#### Excerpt provided:

|---|

Alexander begins with some of the varied features of animal flight — speed, height, distance, size, possible vertical takeoff, combination with swimming and sex and combat and eating — and a brief introduction to phylogenetics, to how we analyse relationships between different groups of organisms.
A survey of some of the similarities and differences between fliers emphasizes the constraints of biomechanics: the importance of "control systems", trade-offs in stability versus maneuverability and in speed versus range, and different approaches to wing design. It may have been for something other than flight, but "in order to evolve a wing in the face of historical constraints, natural selection must have acted on some structure that had at least slightly wing-like properties, perhaps a larger surface area or something extending out on each side of the body". Birds use modified arms and feathers, bat wings are supported by hand and finger bones, and pterosaur wings were supported by enormous fingers along with membrane stiffeners; in contrast, insect wings are not modified limbs.
Next comes an introduction to the basic mechanics of flight, looking at lift, drag and the drag-lift ratio, gliding and flapping, and the importance of scaling and size.
"Knowing how size affects the physiology and aerodynamics of modern flyers allows us to understand the flight of ancient animals. ... This 'biomechanics' approach has, in recent decades, greatly expanded our understanding of how extinct animals lived, and has helped us understand what behaviors would have been probable, possible, or impossible for these ancient animals."

|---|

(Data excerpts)
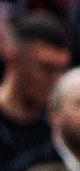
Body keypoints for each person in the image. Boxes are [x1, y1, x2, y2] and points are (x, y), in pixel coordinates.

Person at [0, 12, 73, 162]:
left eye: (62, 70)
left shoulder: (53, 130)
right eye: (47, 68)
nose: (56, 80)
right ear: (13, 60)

|---|

#### What needs to be done:
Quote word for word the section of the passage on animal flight that opens with the words containing "Next comes an" and closes with "scaling and size.".

#### Exercise solution:
Next comes an introduction to the basic mechanics of flight, looking at lift, drag and the drag-lift ratio, gliding and flapping, and the importance of scaling and size.